BIOSKETCH: “I was born in Trivandrum, India, received my Bachelors in Mechanical Engineering from Kerala University (2011) and my Masters in Applied Mechanics from the Indian Institute of Technology, Delhi (2014). I spent one year as a research assistant at Karlsruhe Institute of Technology, Germany, to complete my master thesis: microstructure characterization and modeling of PTFE/GF composites incorporating recyclate under the scholarship of Deutscher Akademischer Austausch Dienst (DAAD). I worked as a Design Engineer for two years in QuEST Global India Pvt Ltd, Bangalore, in which I spent 6 months in Toshiba Fuchu, Tokyo. I selected honors include DAAD Scholarship and qualified GATE (99 percentile).
Currently, I am working as a Marie Skłodowska-Curie ESR (ITN-ETN) on “Dynamic damage in ductile materials accounting for micro-inertia and void shape effect”. This multidisciplinary research program is a great opportunity to pursue a scientific career in mechanical engineering (academic as well as industrial). This ITN program will be a ladder to my future career.”
- Early 2017 Manoj will follow 2 technical courses on different aspects of solid mechanics:
- Course on Characterization of Materials under Dynamic Loading. October 2016 – January 2017. 20 hours.
- Course on Modelling of Crystal Behavior and Textures. April – June 2017. 24 hours.
- French course: Manoj will follow the second semester of the academic year a French course specific delivered by the UL for foreign students and professors willing to learn or improve their knowledge of French.
“After the EMI conference in Metz and welcome party of PhD students in Metz & Nancy. I would like to thank my Supervisor and colleagues for helping me to know about the beauty of this city, places like Cathedral, the Moselle river near LEM3, Centre Pompidou-Metz, Temple Neuf on the Moselle river, etc. This small beautiful French town is situated near the river called Moselle and the signature of this town is the historical & architectural background. The Christmas at Metz (Noel de Metz) is one of the best in Europe and the Christmas markets are so attractive.”

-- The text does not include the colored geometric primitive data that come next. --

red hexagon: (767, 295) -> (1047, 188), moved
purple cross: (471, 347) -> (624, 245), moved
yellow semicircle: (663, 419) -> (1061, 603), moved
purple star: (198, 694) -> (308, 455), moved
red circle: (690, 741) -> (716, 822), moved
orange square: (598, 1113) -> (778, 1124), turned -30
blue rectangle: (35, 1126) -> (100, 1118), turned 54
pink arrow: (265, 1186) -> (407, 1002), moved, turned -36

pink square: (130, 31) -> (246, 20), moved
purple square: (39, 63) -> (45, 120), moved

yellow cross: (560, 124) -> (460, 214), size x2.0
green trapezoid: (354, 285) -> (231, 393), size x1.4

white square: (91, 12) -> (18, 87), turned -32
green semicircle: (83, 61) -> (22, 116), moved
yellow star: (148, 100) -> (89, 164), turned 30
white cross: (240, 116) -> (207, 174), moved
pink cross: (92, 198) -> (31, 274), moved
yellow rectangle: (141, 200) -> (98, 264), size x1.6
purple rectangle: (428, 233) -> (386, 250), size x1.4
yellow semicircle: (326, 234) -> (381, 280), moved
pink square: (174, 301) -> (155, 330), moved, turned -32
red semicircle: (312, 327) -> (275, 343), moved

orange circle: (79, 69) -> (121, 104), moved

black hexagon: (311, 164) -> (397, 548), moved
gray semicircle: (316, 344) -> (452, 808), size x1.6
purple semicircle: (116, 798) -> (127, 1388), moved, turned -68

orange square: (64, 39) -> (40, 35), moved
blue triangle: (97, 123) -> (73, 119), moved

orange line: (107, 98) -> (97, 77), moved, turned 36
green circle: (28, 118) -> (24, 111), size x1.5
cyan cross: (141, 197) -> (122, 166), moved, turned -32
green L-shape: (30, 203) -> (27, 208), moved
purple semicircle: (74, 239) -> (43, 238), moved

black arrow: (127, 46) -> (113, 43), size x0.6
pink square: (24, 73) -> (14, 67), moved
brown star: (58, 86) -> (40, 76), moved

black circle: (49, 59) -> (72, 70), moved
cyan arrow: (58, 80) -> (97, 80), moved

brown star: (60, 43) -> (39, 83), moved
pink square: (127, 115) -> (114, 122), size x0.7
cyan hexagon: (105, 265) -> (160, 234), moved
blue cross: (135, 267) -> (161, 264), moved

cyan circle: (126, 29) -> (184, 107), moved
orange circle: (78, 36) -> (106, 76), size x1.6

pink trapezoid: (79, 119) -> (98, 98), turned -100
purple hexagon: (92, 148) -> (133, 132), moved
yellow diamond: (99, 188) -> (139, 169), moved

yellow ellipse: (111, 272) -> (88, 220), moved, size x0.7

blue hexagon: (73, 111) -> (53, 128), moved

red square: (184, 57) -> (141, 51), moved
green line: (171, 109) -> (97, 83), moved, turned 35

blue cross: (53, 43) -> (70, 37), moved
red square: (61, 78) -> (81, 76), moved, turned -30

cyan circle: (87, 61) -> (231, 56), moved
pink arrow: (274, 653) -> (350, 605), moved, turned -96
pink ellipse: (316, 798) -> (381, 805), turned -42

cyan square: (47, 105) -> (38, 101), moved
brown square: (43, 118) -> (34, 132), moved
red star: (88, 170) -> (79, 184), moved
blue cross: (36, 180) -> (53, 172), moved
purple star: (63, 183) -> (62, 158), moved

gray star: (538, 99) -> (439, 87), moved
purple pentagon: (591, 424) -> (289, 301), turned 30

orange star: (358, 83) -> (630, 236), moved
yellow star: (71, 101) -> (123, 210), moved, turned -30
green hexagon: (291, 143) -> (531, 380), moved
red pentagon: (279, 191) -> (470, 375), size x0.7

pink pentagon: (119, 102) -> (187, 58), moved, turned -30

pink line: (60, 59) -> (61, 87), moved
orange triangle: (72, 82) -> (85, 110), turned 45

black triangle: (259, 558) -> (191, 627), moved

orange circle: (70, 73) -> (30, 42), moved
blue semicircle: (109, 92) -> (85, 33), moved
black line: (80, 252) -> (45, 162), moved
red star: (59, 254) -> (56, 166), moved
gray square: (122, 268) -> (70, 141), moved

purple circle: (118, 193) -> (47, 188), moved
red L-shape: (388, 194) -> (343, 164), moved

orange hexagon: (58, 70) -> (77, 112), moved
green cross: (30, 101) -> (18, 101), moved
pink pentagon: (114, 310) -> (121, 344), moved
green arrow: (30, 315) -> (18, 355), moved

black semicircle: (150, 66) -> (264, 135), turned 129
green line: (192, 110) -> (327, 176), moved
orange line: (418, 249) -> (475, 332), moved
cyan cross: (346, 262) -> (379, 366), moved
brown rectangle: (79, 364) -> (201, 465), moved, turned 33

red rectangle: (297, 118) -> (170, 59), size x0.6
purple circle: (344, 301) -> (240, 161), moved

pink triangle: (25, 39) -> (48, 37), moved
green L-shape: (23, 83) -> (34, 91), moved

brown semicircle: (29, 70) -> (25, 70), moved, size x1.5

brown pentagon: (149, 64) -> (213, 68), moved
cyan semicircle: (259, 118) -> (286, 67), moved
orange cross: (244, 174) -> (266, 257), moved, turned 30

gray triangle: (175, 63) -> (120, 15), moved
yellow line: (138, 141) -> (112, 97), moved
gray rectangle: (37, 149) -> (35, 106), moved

We have started the PhD on dynamic damage on October 20th. The goal of the PhD is to focus on materials containing cylindrical voids. So, a 2D approach is proposed. Based on the previous works in the team and works of the literature [1-3], the behavior of porous materials with cylindrical voids under dynamic conditions is assessed by a micro-mechanical approach. A RVE for the porous material is considere , which is defined as a cylindrical unit cell. Using an approximation velocity field and the principle of virtual work, a relationship is found between macroscopic stress and strain rate. The yield function developed by Gurson  has been adopted to integrate an appropriate model for the quasi-static behavior of porous material with cylindrical voids. For the dynamic contribution, a velocity field proposed by Gurson  for plane strain condition has been adopted. Mathematical developments have been carried out and a consistent set of equations has been used to the determination of the response of porous material with cylindrical voids under dynamic loading. The modeling is analytical; dichotomy method is used to solve the set of nonlinear equations (Fortran has been used). Illustrations are shown for hydrostatic tension, hydrostatic compression, triaxiality and for variations of different parameters (density, flow stress, initial porosity and initial void size) under plane strain condition. We are currently focusing on General plane strain and started working on the velocity field for the general plane strain condition to add dynamic condition. In addition, a comparison against results obtained from numerical simulations (using Abaqus) will be performed to validate the model. The model will be published in a peer review journal.
 Molinari, A., & Mercier, S. (2001). Micromechanical modelling of porous materials under dynamic
loading. J. Mech. Phys. Solids, 49, 1497–1516.
 Czarnota, C., Jacques, N., Mercier, S., & Molinari, A. (2008). Modelling of dynamic ductile fracture and application to the simulation of plate impact tests on tantalum. J. Mech. Phys. Solids, 56, 1624–1650.
 Gurson, A. L. (1977). Continuum theory of ductile rupture by void nucleation and growth : Part I – yield criteria and flow rules for porous ductile media. J. Eng. Mater. Technol., 99, 2–15.